Dataset entries

= Beginning of Section =

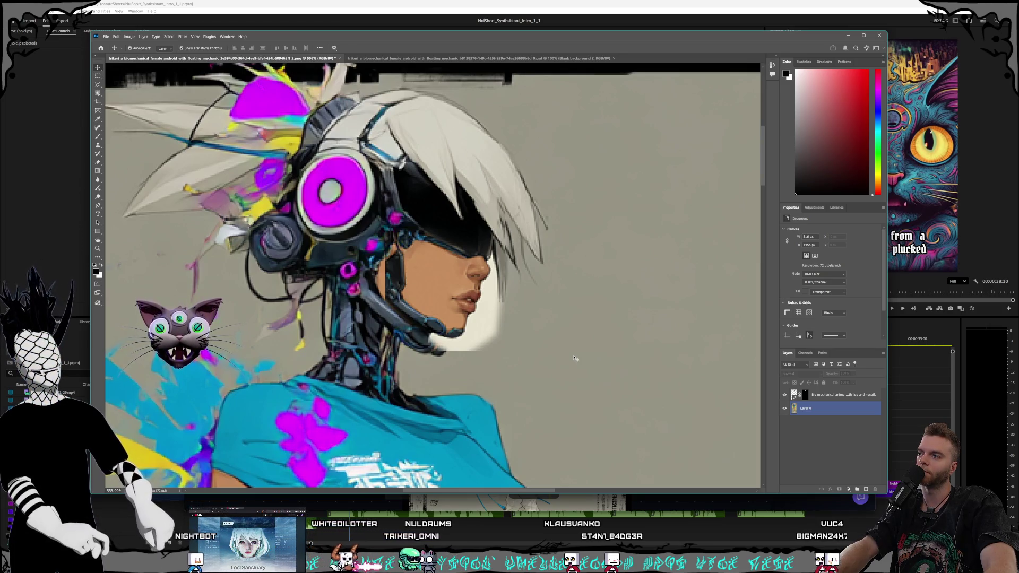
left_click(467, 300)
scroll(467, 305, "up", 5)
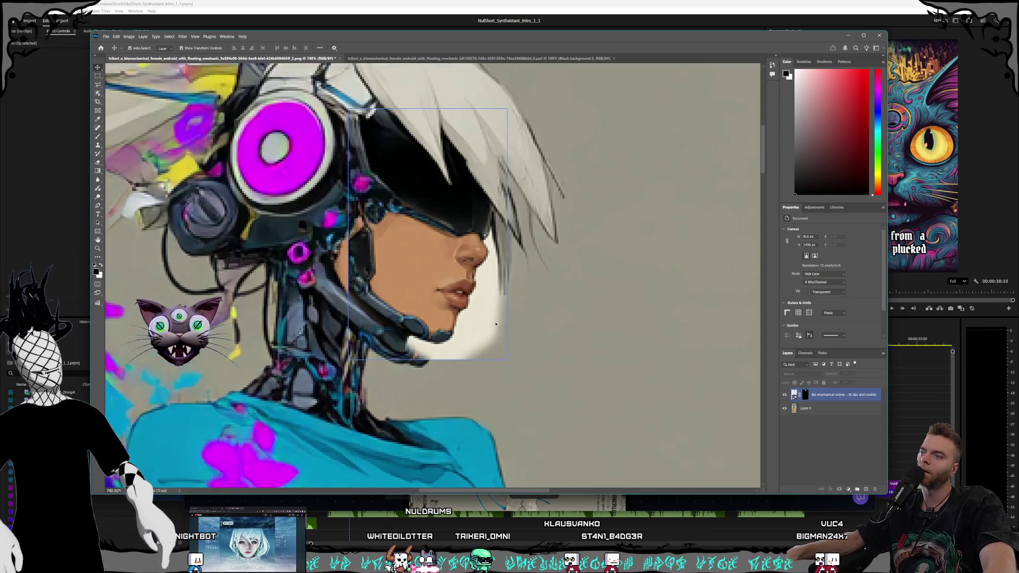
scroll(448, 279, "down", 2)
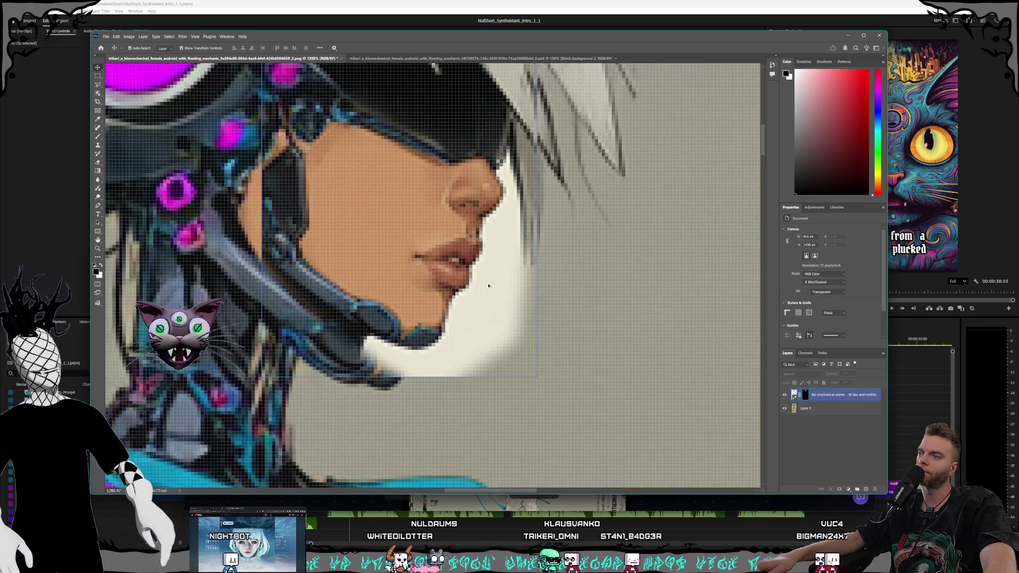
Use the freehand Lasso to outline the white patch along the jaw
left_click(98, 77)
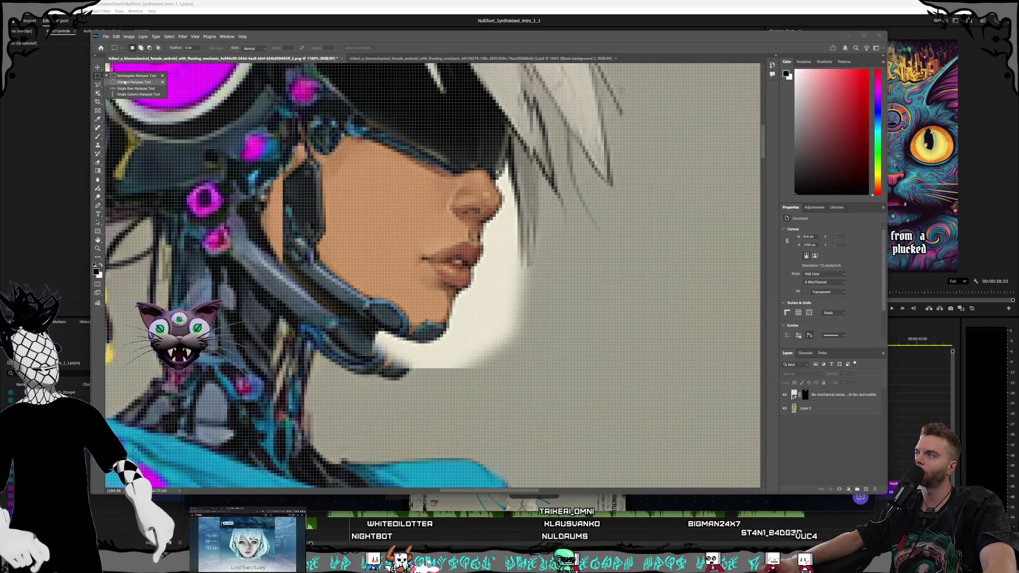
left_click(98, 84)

= End of Section =

_Work request:_
Because only the text is wanted, repeat all the entries exactly and leave out the pictures.

_Response:_
left_click(467, 300)
scroll(467, 305, "up", 5)
scroll(448, 279, "down", 2)
Use the freehand Lasso to outline the white patch along the jaw
left_click(98, 77)
left_click(98, 84)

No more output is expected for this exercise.